Discussion and Analysis by Charles Porter:
Natural uncertainty amongst geopolitical insecurity: Part Two.
Whilst the media has abounded with talk of a risk off environment precipitated by numerous central bank announcements and geopolitical threats, natural disasters are embedding themselves upon our radar. Our thoughts and concerns truly rest with those affected, either directly or indirectly. This article addresses the financial legacy and currency purchasing power that those emerging from these terrible natural geographical events will awaken to. This article tests the hypothesis generated within Part One.
Wednesday 23rd August marks the date of the declaration of a State of Disaster across endangered regions of Texas. This was a pre-emptive move in order to convey the severity of the tropical depression and the need to prepare. Despite the potential for currency speculation and risk management before this date, we should expect this date to mark the active pursuit of hedging against threatened asset exposure. Therefore, the logic expounded within part one would dictate that a deterioration in the value of the United States’ Dollar (USD) should coincide with this date.
In the stacked graph above, we analyse this event within the Dollar against the Great British Pound (GBP) and, below that, the Euro. Within the two graphs, the vertical orange line demarks the State of Disaster declaration with the corresponding yellow line marking the manifestation of the damage following the depression’s landfall. Thus, between the orange and yellow lines, the value of the USD should deteriorate.
Clearly, this expectation is empirically validated. However, in order to justify this explanation, the ‘ceteris paribus’ condition must hold. Therefore, there should not be an alternative event that could be reasonably attributed to either a devaluation of the USD or a simultaneous revaluation of both GBP and the Euro.
Undermining this trend’s support for the storm hypothesis, there are many notable events within this time period. Most importantly, two speeches on the 23rd and 25th of August generated strong rallies within the Euro. Both of these events spurred the value of the Euro considerably. Within the lower graph, therefore, the inter-marker volatility is at least in part attributable to the Euro, not the USD. Draghi spurred the Euro during these speeches by praising the Quantitative Easing program and choosing not to attempt to talk down the currency and arrest is sustained appreciation.
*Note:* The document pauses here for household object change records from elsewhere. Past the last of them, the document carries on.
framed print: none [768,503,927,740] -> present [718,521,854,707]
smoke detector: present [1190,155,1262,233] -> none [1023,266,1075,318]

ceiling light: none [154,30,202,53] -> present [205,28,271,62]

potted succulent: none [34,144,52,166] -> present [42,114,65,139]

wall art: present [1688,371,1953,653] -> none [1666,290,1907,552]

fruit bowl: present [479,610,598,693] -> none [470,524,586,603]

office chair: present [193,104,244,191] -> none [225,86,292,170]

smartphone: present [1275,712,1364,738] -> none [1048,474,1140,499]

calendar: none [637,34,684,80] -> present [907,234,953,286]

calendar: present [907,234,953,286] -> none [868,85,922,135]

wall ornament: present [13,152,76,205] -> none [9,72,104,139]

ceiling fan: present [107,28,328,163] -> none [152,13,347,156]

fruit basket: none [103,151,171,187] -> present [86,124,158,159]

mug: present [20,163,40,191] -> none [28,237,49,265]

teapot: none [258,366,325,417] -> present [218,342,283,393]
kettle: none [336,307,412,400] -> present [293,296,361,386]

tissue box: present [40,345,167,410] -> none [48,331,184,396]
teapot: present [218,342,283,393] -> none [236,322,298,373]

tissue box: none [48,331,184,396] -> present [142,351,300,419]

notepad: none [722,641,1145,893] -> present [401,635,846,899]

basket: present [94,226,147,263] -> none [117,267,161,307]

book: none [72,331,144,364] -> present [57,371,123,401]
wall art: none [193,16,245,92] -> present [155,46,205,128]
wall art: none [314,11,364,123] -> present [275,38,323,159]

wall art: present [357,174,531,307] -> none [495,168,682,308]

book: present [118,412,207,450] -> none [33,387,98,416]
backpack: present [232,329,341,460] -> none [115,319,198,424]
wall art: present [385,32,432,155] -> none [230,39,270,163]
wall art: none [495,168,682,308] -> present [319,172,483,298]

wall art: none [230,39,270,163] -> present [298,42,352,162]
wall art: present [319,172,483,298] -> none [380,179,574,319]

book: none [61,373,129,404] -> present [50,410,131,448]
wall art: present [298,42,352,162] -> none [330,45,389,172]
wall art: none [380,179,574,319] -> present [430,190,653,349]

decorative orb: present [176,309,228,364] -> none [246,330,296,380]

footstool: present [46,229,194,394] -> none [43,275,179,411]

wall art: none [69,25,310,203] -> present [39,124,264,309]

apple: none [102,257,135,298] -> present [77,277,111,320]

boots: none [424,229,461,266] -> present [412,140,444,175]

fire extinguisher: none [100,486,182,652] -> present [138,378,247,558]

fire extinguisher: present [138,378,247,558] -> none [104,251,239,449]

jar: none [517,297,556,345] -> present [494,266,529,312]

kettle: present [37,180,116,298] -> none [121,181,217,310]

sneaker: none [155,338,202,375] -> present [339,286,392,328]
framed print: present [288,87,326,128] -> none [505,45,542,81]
Similarly, the latter of these two speeches saw Janet Yellen, Federal Reserve Chair, precipitate a mild depreciation of the USD. Yellen’s effect upon the USD permeates across most currency pairs including the GBP and the Euro. Therefore, the mutual reinforcement of central banker announcements could be confused for the artificial verification of the natural disaster hypotheses. Furthermore, the broad risk off environment induced by the 25th August North Korean aggression and missile tests, lends further reasoning to a USD devaluation within this period.
Regarding the expectation following the storm’s impact, the affected currency should regain strength. As argued within the previous article, this is due to the repatriation of funds following from insurance claims and a re-equilibration of the investment potential and concomitant clearing exchange rate level. Again, this expectation appears to have been met, particularly within the Euro. Within the GBPUSD pair, the expectation is not completely undermined. Instead, the exchange rate appears to be more static.
Analysing the mechanisms behind these trends reveals that similar events over this period could explain the Dollar’s re-appreciation without reference to the repatriation of post-Harvey funds. Most notably, this period saw the second reading of US annualised second quarter GDP growth revised up to 3.0%. However, the general trend does lend, albeit qualified, support for the storm hypothesis as an underlying mechanism behind USD valuation.
Let us now turn to the powerful Mexican earthquake that struck in the early hours of this morning for an indication of the effect of an unforeseen natural disaster upon exchange rates.
Figure Two: The Euro – Mexican Peso exchange rate. The earthquake tremor registered at 05:49 BS.
The hypothesis clearly appears to be verified. Capital flight caused by the uncertainty derived from the natural event clearly manifests. This weakens the Peso against the Euro, generating an exaggerated spike. With time, the exchange rate appears to normalise back towards pre-tremor levels. This highly short-term view validates the unforeseen natural event hypothesis. Soon, we will be able to test whether a repatriation of insurance funds within the domestic economy will lead to an appreciation of the Peso given more time. The effect within the Peso this morning may have been moderated by the proximity of the event from the capital, Mexico City.